> **問題與任務**
1. 在介紹 Intel VTune 的文本中,VTune 屬於哪個工具包?
2. 請從介紹 Intel VTune 的文本最後一句之後接著往下寫。

一、Intel Vtune的安裝
在前面初步認識了一下幾個性能的測試工具,本篇重點介紹一下Intel VTune Profiler,VTune是一個強大的性能分析工具,它屬于Intel oneAPI工具包中工具的一種。VTune的安裝只介紹在Linux平臺下的場景(Windows安裝相對簡單)。
1、兩種安裝方法
第一種方法:
打開網址https://www.intel.com/content/www/us/en/developer/tools/oneapi/toolkits.html#base-kit。找到合適的版本安裝,不過這個安裝是一個全版本的安裝,可能會安裝很多其它工具。
第二種方法:
使用命令安裝:
sudo yum install intel-oneapi-vtune # CentOS
sudo apt install intel-oneapi-vtune # Ubuntu/Debian
或使用離線安裝包:
wget https://registrationcenter-download.intel.com/akdlm/IRC_NAS/6bfca885-4156-491e-849b-1cd7da9cc760/intel-oneapi-base-toolkit-2025.1.1.36_offline.sh
sudo sh ./intel-oneapi-base-toolkit-2025.1.1.36_offline.sh -a --silent --cli --eula accept
2、配置
主要是設置環境變量和權限
//配置環境變量
source /opt/intel/oneapi/vtune/latest/env/vars.sh # oneAPI 版本
source /opt/intel/vtune_amplifier/amplxe-vars.sh # 老版本
//設置用戶權限
sudo usermod -aG vtune $USER
3、驗證
可以運行相關腳本:
bash /opt/intel/oneapi/vtune/latest/bin64/vtune-self-checker.sh
二、主要功能
VTune有三種使用方式,一個是使用GUI的方式,另外一種是命令方式,還有一種是遠程應用的方式。
1、使用GUI方式
使用下面的命令啟動:
vtune-gui
然后就可以使用UI進行處理相關的測試。首先創建一個新的測試項目,選擇相應的類型;其次配置測試程序的路徑或進程ID;最后啟動分析并查看結果,如對火焰圖或調用棧等進行分析。

> **存儲資料**
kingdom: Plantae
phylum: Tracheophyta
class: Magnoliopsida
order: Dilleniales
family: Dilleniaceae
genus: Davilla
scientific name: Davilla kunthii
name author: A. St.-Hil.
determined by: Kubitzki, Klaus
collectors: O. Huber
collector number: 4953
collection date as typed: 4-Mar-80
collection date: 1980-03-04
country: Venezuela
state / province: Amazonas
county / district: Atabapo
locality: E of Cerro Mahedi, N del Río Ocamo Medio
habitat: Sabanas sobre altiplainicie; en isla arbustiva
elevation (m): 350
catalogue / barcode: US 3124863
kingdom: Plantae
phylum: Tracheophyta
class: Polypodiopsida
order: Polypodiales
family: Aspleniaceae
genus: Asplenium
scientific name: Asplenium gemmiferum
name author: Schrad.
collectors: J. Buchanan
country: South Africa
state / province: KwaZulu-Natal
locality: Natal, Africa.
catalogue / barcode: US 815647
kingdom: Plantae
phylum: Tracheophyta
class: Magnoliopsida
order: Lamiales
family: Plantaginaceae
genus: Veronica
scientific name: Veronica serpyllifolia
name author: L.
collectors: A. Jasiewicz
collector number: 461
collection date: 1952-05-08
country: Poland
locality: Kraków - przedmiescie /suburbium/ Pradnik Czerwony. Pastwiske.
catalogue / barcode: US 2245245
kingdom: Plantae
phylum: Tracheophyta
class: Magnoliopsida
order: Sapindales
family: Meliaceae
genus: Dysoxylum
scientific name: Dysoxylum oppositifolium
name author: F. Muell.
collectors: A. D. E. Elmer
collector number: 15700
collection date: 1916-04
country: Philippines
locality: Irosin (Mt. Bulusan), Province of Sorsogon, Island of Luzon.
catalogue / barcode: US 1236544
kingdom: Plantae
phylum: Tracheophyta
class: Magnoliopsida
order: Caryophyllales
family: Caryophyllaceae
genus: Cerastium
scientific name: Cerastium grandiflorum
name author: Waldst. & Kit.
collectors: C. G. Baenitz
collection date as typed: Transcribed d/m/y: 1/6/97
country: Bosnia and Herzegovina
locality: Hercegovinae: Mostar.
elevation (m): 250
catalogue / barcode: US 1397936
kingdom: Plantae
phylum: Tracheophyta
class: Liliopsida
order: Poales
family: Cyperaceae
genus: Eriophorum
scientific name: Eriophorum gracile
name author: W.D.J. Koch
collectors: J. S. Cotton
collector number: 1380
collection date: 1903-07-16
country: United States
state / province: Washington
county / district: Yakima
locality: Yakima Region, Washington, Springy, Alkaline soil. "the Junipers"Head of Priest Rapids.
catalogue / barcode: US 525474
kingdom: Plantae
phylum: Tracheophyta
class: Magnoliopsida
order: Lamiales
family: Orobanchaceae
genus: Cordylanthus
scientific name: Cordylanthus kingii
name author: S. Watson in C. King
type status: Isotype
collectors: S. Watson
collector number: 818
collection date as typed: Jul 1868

> **結果**
1. Intel oneAPI 工具包。

2.
如下圖:
2、命令方式
執行下面命令:
vtune -collect hotspots -r ./result_dir -- ./your_application #運行
amplxe-cl -report hotspots -r ./result_dir -format text -report-output ./report.txt #生成報告
hotspots為分析的類型(其它還有locksandwaits等),生成的報告支持txt,csv及html。
3、遠程應用方式
遠程方式也比較簡單,它也分成有無界面的操作方式,其實這個和VTune本身沒有什么太大關系。可以使用遠程桌面的一些工具(如向日葵,VNC Server等)或在一些開發IDE上使用插件(如VSCODE的oneAPI插件)。這里就不再展開分析說明。
三、例程應用
下面看一個例程分析,對OneAPI自帶的矩陣測試程序進行:
vtune -collect hotspots -r ~/result -- ./matrix
vtune: Warning: Microarchitecture performance insights will not be available. Make sure the sampling driver is installed and enabled on your system.
vtune: Collection started. To stop the collection, either press CTRL-C or enter from another console window: vtune -r /home/fpc/result -command stop.
Addr of buf1 = 0x7f339f7b5010
Offs of buf1 = 0x7f339f7b5180
Addr of buf2 = 0x7f339d7b4010
Offs of buf2 = 0x7f339d7b41c0
Addr of buf3 = 0x7f339b7b3010
Offs of buf3 = 0x7f339b7b3100
Addr of buf4 = 0x7f33997b2010
Offs of buf4 = 0x7f33997b2140
Threads #: 16 Pthreads
Matrix size: 2048
Using multiply kernel: multiply1
Execution time = 3.516 seconds
vtune: Collection stopped.
vtune: Using result path `/home/fpc/result'
vtune: Executing actions 20 % Resolving information for `libtpsstool.so'
vtune: Warning: Cannot locate debugging information for file `/opt/intel/oneapi/vtune/2024.0/lib64/libtpsstool.so'.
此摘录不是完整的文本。